## Activity
From the first line down to the one containing "middle tip: (328, 245)", reproduce the entries below exactly and leave out the pictures.

## Information

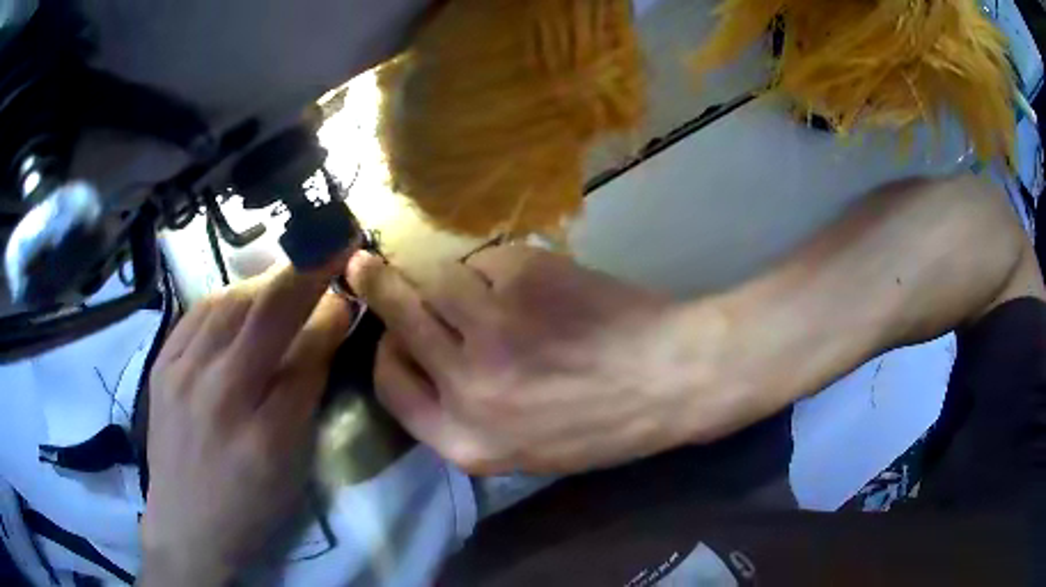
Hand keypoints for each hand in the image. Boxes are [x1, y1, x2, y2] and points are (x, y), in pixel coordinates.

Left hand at [141, 263, 351, 585]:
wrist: (185, 525)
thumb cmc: (250, 509)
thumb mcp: (292, 470)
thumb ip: (306, 399)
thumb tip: (323, 336)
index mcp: (263, 436)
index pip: (305, 356)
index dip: (330, 315)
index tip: (347, 288)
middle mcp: (217, 395)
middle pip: (264, 315)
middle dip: (305, 273)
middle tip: (328, 245)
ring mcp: (181, 374)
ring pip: (228, 304)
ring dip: (265, 283)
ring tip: (286, 278)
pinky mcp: (161, 365)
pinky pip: (197, 314)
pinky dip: (226, 298)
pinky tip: (241, 299)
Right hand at [349, 246, 768, 474]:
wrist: (669, 378)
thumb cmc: (601, 423)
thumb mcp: (522, 448)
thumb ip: (462, 413)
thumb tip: (418, 354)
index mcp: (464, 440)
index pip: (390, 386)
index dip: (384, 352)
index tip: (388, 333)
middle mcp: (466, 387)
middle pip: (396, 317)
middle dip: (376, 286)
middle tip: (364, 265)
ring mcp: (492, 328)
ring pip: (437, 278)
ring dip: (453, 278)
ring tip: (492, 289)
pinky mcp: (521, 280)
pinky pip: (485, 261)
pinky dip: (498, 268)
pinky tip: (537, 287)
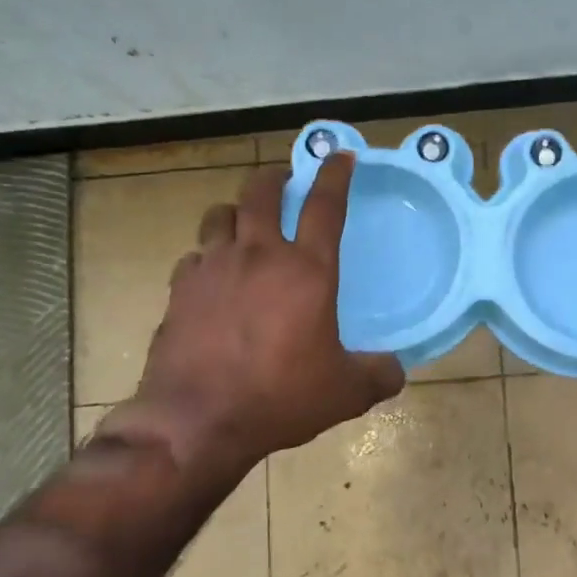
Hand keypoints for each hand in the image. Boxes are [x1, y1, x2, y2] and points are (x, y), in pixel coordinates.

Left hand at [102, 154, 404, 480]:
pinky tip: (212, 278)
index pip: (324, 206)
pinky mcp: (179, 290)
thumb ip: (378, 374)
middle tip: (284, 181)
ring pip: (219, 215)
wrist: (197, 420)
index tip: (340, 156)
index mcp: (306, 271)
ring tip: (244, 225)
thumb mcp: (345, 392)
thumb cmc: (280, 398)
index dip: (335, 175)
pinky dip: (206, 258)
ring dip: (235, 213)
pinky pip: (194, 258)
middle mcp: (257, 256)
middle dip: (275, 178)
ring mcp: (212, 268)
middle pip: (260, 192)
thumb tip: (396, 370)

## Solution
Hand keypoints for each hand in the image. Boxes are [x1, y1, x2, y2] and points are (x, y), in pixel coordinates.

Left hand at [141, 263, 351, 585]:
wrist: (185, 525)
thumb cmc: (250, 509)
thumb mcp: (292, 470)
thumb ip: (306, 399)
thumb tip: (323, 336)
index mcp: (263, 436)
index pip: (305, 356)
index dip: (330, 315)
index tip: (347, 288)
middle mcp: (217, 395)
middle pip: (264, 315)
middle dip: (305, 273)
middle tip: (328, 245)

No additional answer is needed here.